Excerpt from Michael Gough, ed., Politicizing Science: The Alchemy of Policymaking by Hoover Institution Press. Copyright © 2003 by the Board of Trustees of the Leland Stanford Junior University. All rights reserved. Reprinted by permission of the Hoover Institution. www.hoover.org/research/politicizing-science-alchemy-policymaking


Politicization is inevitable when governments provide funding for science. The public expects to get something back from the science they support—for example, better health, national security, jobs. This normal politicization does no harm and may even be good for science and society. But politicization taken to the extreme can be very harmful. In extreme politicization, governments or powerful advocacy groups use science and scientists who share or benefit from the politicization to drive science out of technical decisions and to promote a nonscientific agenda.

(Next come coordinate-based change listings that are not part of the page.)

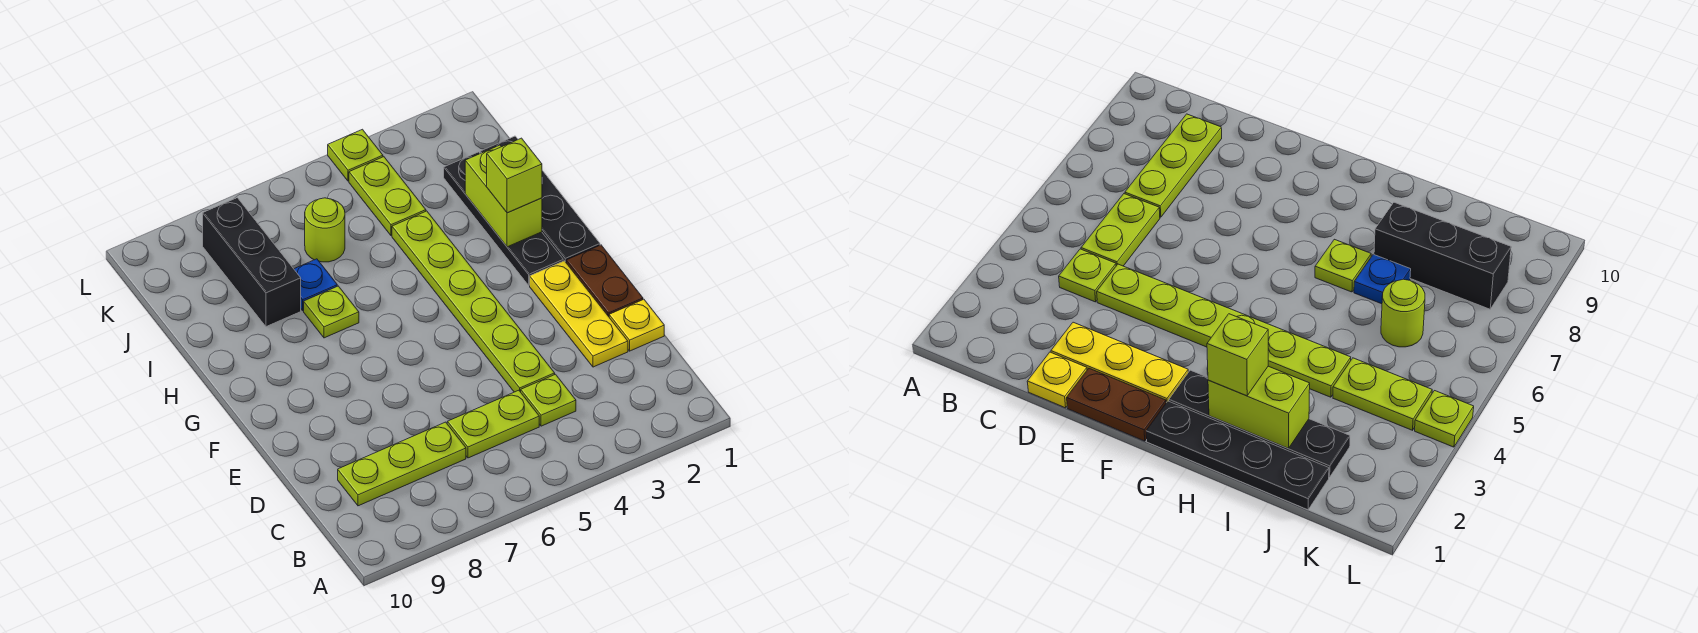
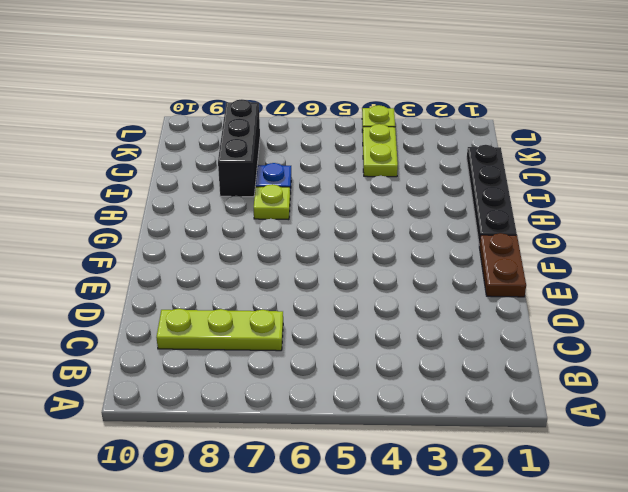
none -> lime 1x1 plate [521,374,576,426]
none -> lime 1x2 plate [447,390,539,458]
none -> yellow 1x1 plate [609,299,664,351]

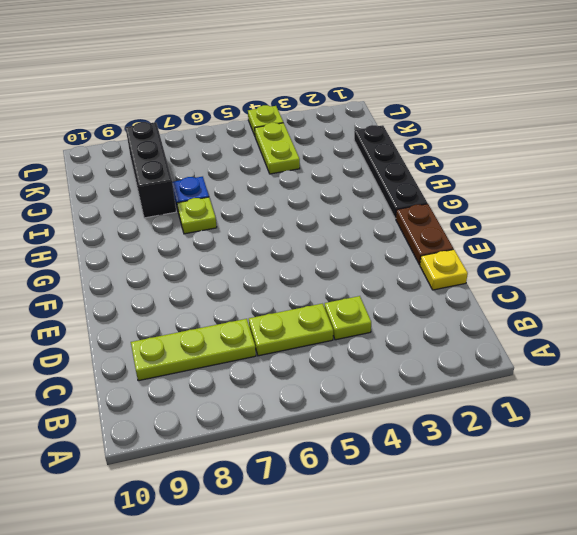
none -> yellow 1x3 plate [530,261,628,367]
none -> lime 1x6 plate [392,211,555,392]
none -> black 1x4 plate [444,152,563,285]

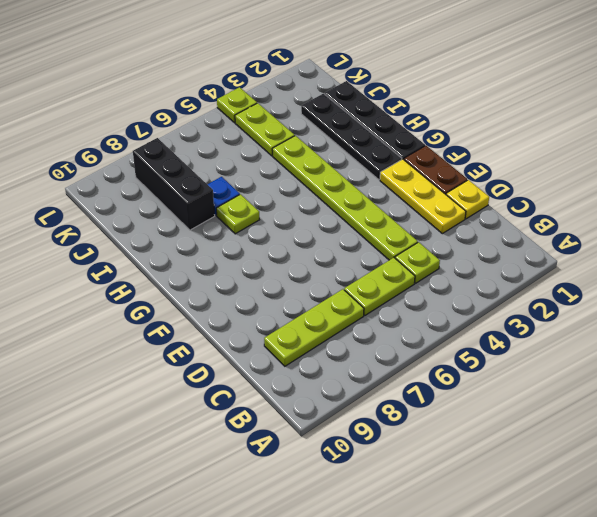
none -> lime 1x1 round brick [305,198,345,262]
none -> lime 1x2 brick [465,145,542,247]
none -> lime 1x1 brick [487,138,542,213]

My discussion of politicization of science begins with what must be its most extreme manifestation, when the Soviet Union used denial of income, imprisonment, and execution to impose its political will on the science of biology. The same desires for wealth, recognition, and power that propelled the politicization of Soviet biology exist in our democracy, but tyranny is absent. In its place, those who seek to politicize science here attempt to divert federal research funds to their ends and to stifle dissenting opinions, using the power of the press, congressional hearings, and appeals to patriotism.

The proponents of cold fusion in the United States used all those means in their quest for money and fame and standing. In the end, they failed because their claims were shown to be based on corrupt or misinterpreted experiments. While the debate was going on, at least one politician testified that scientists who expressed skepticism about cold fusion were unpatriotically inhibiting pursuit of the most important scientific breakthrough since the invention of fire. Worse, those who stood in the way of cold fusion were delaying development of a scientific breakthrough that would reverse many of the world’s environmental problems because it would provide pollution-free energy.

Protection and improvement of the environment are now the siren song of politicians, businessmen, and scientists who claim that their conclusions about global climate change and their proposals to stave off catastrophic change are the only thing standing between mankind and a bleak, blasted planet in the future. They have, to some degree, succeeded in strangling the flow of research money to scientists who question their conclusions and prescriptions.

In my own case, I lost a federal position because of citing scientific research findings that undermined a politician’s rhetoric. I did not suffer for my actions as did the Soviet biologists, but my dismissal surely serves as a warning to other government scientists and, perhaps more importantly, to nongovernment scientists who act as advisers to the government, that politics can trump science even in purely technical topics.

The politicization of science is impossible without the participation of some scientists in it. Politicians in both tyrannies and democracies are susceptible to scientists who say that they can show the way to manage nature without all the complicated baggage of ordinary science. How attractive the bright, adventurous, and brave individuals are who cast off the burdensome limitations of facts and theory that constrain the scientists who disagree with them. But politicians and citizens alike should question scientists who are unwilling to subject their observations and theories to independent tests, and their ideas and conclusions to discussion among technically qualified peers. Unhappily for society, such scientists, with sufficient political backing, can subvert the funding process so that information critical to their claims cannot be developed. At the present time, it is very difficult to obtain funding, either from U.S. governmental sources or from private foundations, for research that does not presuppose impending environmental doom. Suggestions that moderate global warming may actually be a good thing for humanity are treated with ridicule and hostility.